### [Supplied material]
☆ ☆ ☆ ☆

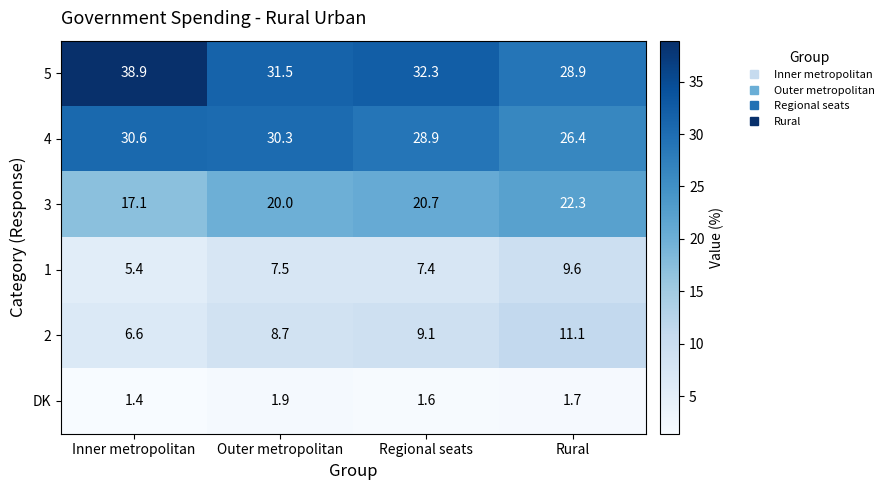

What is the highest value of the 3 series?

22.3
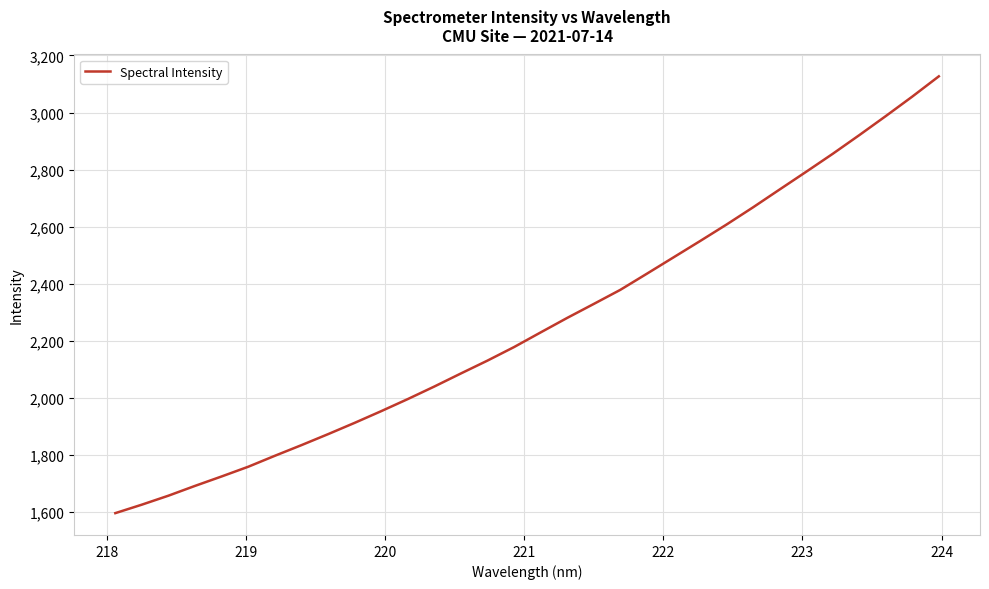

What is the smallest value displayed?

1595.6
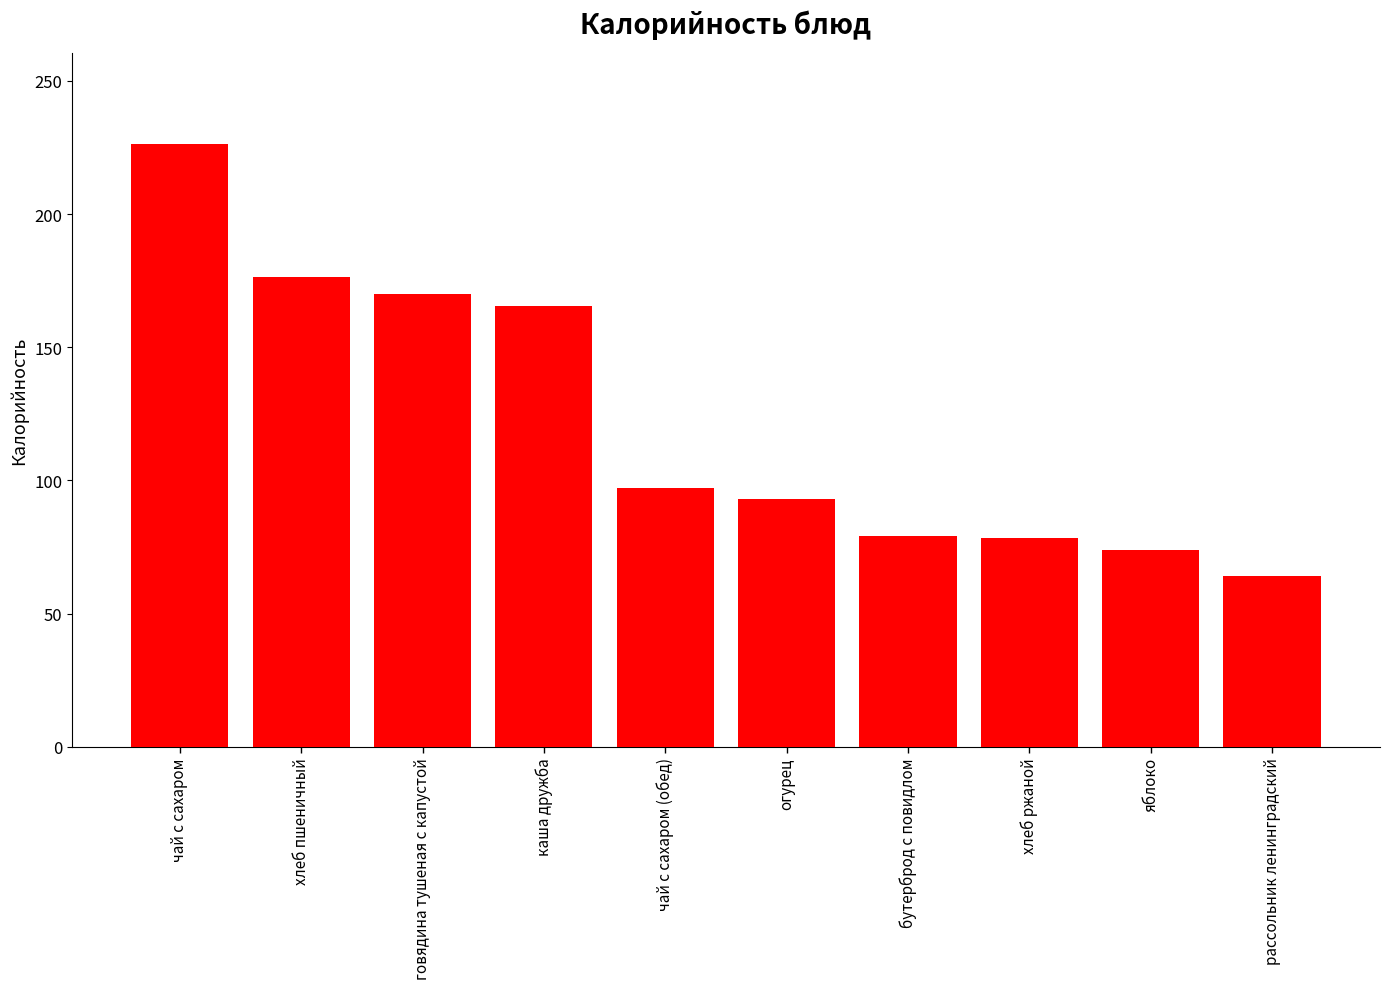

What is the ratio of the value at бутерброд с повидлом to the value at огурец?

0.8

☆ ☆ ☆ ☆

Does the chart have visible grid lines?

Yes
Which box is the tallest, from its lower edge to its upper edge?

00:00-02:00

☆ ☆ ☆ ☆

In the lines from the line with "Does the chart have visible grid lines?" to the line with "00:00-02:00", change "tallest" to "shortest" and give those lines again, leaving everything else the same.

### [Result for this task]
Does the chart have visible grid lines?

Yes
Which box is the shortest, from its lower edge to its upper edge?

00:00-02:00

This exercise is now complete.